Selected text Start Marker

When thinking about the systems hierarchy used to manage a professional services firm, I regularly speak about the concept of the ‘Iceberg Model’ for how the elements fit together.
iceberg-model-blog-image

Near the top of the iceberg, you’ve got your mission and strategy, and accounting and financials, “the P&L”. At the middle, you have your job and practice management (or ‘matters’, if you are a legal firm). There’s a level of detail within a job and practice management system whereby it becomes overly admin-intensive to maintain in your job system - this is the line defined by each firm between what goes into their job system, and what goes into supporting systems, processes and individual tools to ‘get the work done’.

As an example for how we do this in our firm, we have employed the following cloud systems, with the defined boundaries between them in how they are used:

  • Hubspot - CRM and Sales Pipeline management

  • Xero - Accounting & Financial management

  • WorkflowMax - Practice and Job management

  • Asana - Task management and Detailed Work Planning

Of course there are further supporting systems in use, however the above illustrates a high-level architectural decision.

Selected text End Marker
Source material Start Marker

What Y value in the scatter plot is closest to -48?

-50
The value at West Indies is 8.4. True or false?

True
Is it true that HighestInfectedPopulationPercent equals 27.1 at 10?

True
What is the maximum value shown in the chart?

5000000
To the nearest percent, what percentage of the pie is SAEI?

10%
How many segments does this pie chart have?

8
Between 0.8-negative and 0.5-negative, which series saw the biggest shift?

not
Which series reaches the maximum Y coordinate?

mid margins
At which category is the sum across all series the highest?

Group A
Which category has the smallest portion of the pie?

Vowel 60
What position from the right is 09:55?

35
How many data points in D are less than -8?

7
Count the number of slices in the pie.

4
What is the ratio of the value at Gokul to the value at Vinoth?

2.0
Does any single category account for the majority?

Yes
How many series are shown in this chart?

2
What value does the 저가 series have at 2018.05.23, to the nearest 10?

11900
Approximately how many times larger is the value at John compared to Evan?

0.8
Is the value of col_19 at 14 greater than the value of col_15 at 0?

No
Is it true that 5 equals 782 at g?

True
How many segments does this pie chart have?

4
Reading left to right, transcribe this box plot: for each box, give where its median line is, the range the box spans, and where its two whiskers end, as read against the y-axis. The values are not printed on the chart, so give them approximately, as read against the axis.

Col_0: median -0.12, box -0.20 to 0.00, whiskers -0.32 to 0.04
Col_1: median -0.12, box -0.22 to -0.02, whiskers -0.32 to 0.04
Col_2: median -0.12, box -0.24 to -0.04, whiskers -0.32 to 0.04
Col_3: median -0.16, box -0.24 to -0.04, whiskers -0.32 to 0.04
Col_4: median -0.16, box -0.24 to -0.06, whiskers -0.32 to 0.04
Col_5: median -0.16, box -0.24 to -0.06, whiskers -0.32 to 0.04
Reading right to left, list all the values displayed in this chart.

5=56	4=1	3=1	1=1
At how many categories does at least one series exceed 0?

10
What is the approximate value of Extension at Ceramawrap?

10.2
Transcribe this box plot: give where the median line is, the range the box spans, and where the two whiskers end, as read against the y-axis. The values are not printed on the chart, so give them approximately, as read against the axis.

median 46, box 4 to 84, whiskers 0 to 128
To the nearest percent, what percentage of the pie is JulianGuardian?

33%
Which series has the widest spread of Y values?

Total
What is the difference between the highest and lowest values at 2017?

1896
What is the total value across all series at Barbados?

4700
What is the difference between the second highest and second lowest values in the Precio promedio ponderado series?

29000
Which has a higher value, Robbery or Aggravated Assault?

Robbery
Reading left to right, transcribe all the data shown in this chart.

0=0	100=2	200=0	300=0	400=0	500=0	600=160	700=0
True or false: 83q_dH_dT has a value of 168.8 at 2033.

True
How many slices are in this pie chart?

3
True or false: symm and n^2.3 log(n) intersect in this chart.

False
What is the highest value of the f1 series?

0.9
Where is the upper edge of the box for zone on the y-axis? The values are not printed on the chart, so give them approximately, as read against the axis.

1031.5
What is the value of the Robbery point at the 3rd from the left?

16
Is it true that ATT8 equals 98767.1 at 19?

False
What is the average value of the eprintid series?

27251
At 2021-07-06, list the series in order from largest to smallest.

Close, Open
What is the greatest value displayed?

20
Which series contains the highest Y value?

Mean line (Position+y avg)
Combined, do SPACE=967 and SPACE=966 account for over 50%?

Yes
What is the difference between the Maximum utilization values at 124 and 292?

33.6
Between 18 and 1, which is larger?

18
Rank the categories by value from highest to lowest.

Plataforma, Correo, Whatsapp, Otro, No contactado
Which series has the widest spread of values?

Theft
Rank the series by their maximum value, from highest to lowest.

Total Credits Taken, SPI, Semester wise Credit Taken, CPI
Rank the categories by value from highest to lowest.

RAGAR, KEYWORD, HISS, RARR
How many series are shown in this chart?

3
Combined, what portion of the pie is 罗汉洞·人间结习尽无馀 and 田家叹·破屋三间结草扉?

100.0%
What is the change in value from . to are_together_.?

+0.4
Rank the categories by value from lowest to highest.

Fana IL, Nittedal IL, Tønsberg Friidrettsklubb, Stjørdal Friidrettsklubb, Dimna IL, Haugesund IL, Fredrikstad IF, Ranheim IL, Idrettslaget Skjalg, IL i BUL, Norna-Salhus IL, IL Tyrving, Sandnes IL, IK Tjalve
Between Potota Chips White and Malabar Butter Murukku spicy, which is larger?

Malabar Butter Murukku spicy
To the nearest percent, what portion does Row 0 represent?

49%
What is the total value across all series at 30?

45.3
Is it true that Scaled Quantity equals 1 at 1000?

Source material End Marker

* [Exercise 1] Decide whether each of these statements agrees with the Iceberg Model passage: (a) accounting and financials sit near the top of the iceberg; (b) the firm uses Asana for CRM and sales pipeline management; (c) a legal firm may refer to jobs as "matters." Answer yes or no for each, and quote the passage's deciding words.
* [Exercise 2] Resume the Iceberg Model passage with new text that follows its last sentence.

* [Exercise result 1]
(a) Yes: "Near the top of the iceberg, you’ve got your mission and strategy, and accounting and financials"
(b) No: "Hubspot - CRM and Sales Pipeline management"
(c) Yes: "(or ‘matters’, if you are a legal firm)"

* [Exercise result 2]
The interface between Xero and WorkflowMax: Job-level detail.

The interface between WorkflowMax and Asana - Task level detail.

It’s important to have the right level of detail for the system, that a) supports the ‘metrics that matter’ to measure how the business is going and b) is the minimum required to operate the business - for example for streamlined quoting and invoicing your clients to ensure the cash is coming in the door!

The key point, is the above were carefully chosen and configured based on our business processes, and aligning this to our business systems. We didn’t try and use Xero for something that WorkflowMax is better at, nor WorkflowMax for something that Asana makes more sense to do. It was important to limit double-up of effort where possible, and get the iceberg well-defined both above and below the line.